__Excerpted records__.
------------
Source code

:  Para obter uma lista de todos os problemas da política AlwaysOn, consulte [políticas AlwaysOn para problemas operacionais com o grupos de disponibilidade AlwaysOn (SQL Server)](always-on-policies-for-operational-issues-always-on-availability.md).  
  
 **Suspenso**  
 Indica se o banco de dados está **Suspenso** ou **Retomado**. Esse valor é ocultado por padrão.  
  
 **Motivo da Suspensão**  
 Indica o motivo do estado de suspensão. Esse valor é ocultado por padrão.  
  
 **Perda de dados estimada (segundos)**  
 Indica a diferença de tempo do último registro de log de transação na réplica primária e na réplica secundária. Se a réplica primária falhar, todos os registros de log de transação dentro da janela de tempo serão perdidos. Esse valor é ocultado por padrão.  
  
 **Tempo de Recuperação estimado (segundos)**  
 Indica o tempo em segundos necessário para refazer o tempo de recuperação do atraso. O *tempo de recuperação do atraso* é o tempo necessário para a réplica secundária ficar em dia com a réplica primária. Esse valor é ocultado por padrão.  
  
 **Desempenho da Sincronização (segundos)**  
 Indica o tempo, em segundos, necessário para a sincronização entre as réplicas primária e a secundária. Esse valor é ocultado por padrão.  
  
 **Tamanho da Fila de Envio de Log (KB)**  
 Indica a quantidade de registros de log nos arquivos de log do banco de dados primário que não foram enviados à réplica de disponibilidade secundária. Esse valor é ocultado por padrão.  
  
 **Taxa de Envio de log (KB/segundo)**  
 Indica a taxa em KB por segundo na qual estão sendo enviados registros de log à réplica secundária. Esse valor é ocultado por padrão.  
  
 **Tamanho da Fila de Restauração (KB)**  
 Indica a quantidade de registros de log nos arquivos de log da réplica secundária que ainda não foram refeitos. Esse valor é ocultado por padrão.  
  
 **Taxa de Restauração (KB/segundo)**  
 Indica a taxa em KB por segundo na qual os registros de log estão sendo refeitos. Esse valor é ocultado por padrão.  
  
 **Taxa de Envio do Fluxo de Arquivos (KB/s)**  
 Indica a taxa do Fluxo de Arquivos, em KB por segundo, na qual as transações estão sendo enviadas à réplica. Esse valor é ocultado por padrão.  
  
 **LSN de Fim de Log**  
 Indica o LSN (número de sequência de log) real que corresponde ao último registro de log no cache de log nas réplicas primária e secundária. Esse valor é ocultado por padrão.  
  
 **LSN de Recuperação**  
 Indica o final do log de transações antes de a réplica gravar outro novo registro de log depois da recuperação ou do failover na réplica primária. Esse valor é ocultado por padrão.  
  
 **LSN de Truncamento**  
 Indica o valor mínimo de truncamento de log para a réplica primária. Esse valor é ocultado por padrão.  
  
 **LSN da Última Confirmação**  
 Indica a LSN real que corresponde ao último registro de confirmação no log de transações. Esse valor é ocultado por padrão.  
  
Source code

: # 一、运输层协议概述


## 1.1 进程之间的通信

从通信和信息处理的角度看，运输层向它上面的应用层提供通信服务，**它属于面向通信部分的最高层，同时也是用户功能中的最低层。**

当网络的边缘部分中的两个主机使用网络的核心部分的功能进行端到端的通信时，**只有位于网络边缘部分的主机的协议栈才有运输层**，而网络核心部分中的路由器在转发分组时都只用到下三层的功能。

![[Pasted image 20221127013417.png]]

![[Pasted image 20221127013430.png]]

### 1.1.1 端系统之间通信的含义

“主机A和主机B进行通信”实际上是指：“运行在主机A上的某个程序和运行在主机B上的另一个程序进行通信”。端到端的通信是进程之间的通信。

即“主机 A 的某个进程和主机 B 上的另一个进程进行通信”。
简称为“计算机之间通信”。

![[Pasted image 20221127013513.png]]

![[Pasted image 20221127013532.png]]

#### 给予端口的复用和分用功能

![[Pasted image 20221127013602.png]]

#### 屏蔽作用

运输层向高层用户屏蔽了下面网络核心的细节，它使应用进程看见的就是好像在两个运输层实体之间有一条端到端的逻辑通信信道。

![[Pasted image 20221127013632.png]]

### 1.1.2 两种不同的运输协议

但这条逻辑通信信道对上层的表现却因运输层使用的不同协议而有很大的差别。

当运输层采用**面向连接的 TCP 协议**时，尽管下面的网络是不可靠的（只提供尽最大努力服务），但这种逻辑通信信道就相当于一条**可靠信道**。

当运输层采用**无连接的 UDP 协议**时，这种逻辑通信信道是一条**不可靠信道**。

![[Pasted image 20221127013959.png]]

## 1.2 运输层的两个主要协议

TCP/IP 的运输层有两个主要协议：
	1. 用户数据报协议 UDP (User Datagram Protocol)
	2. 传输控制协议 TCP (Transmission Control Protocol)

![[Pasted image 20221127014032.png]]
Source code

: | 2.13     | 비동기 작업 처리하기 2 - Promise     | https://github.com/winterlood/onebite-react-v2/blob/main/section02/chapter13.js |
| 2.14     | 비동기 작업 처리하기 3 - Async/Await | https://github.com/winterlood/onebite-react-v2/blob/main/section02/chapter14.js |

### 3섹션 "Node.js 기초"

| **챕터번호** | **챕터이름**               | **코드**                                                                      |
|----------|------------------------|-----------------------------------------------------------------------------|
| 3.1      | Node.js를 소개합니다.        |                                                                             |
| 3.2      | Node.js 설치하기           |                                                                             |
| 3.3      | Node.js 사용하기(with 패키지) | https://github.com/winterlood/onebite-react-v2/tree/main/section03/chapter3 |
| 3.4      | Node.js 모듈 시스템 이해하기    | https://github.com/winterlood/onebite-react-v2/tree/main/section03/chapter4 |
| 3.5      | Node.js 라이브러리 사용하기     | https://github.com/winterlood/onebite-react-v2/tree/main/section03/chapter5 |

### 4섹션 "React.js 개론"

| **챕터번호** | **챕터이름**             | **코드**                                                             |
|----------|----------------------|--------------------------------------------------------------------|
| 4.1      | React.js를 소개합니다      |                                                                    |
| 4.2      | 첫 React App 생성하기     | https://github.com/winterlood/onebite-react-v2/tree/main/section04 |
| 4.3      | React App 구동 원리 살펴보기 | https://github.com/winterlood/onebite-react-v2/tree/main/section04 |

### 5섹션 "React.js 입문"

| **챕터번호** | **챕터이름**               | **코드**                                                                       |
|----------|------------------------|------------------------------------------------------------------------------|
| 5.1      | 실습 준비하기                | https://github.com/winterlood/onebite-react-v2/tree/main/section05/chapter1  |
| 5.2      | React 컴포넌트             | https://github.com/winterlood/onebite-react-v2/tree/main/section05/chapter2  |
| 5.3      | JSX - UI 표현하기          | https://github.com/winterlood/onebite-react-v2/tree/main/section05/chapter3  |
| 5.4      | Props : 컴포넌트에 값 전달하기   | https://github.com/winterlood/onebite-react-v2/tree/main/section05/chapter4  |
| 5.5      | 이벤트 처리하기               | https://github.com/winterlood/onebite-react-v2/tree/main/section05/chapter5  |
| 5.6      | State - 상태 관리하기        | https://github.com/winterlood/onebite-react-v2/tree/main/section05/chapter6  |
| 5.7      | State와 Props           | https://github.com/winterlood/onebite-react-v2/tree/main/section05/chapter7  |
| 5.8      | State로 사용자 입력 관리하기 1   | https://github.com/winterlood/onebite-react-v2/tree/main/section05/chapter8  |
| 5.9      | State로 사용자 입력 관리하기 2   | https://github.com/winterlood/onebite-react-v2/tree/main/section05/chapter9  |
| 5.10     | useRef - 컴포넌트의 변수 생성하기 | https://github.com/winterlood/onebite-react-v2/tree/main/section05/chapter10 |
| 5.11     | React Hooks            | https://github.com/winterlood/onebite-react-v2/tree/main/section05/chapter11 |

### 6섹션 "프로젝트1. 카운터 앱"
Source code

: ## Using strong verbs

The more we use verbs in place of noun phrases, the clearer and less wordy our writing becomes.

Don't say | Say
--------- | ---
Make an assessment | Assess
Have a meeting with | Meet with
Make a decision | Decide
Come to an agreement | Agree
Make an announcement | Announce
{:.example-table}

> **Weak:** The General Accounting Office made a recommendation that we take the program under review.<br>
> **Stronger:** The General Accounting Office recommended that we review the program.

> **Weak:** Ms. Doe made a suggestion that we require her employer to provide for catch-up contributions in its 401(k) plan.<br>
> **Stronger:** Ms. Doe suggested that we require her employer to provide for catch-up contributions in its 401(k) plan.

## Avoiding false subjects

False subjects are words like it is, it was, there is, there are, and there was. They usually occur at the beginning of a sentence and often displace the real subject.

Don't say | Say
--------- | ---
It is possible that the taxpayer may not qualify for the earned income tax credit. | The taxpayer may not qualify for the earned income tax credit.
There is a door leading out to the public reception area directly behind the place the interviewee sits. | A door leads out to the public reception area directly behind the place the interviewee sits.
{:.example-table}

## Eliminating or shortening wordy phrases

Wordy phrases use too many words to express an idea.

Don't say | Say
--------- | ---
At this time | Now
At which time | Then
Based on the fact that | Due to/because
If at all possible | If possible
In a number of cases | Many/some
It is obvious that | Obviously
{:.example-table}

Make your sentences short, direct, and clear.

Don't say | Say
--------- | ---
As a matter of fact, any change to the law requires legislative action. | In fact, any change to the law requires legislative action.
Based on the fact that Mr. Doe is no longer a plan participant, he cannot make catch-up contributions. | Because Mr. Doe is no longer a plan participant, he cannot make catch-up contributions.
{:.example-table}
------------
Transcribe the records word for word, starting at the line that contains "de log (KB/segundo)**" and ending at the line that contains "Indica a taxa em KB por segundo na qual estão", with both of those lines included.

__Response to this exercise__.
 **Taxa de Envio de log (KB/segundo)**  
 Indica a taxa em KB por segundo na qual estão sendo enviados registros de log à réplica secundária. Esse valor é ocultado por padrão.  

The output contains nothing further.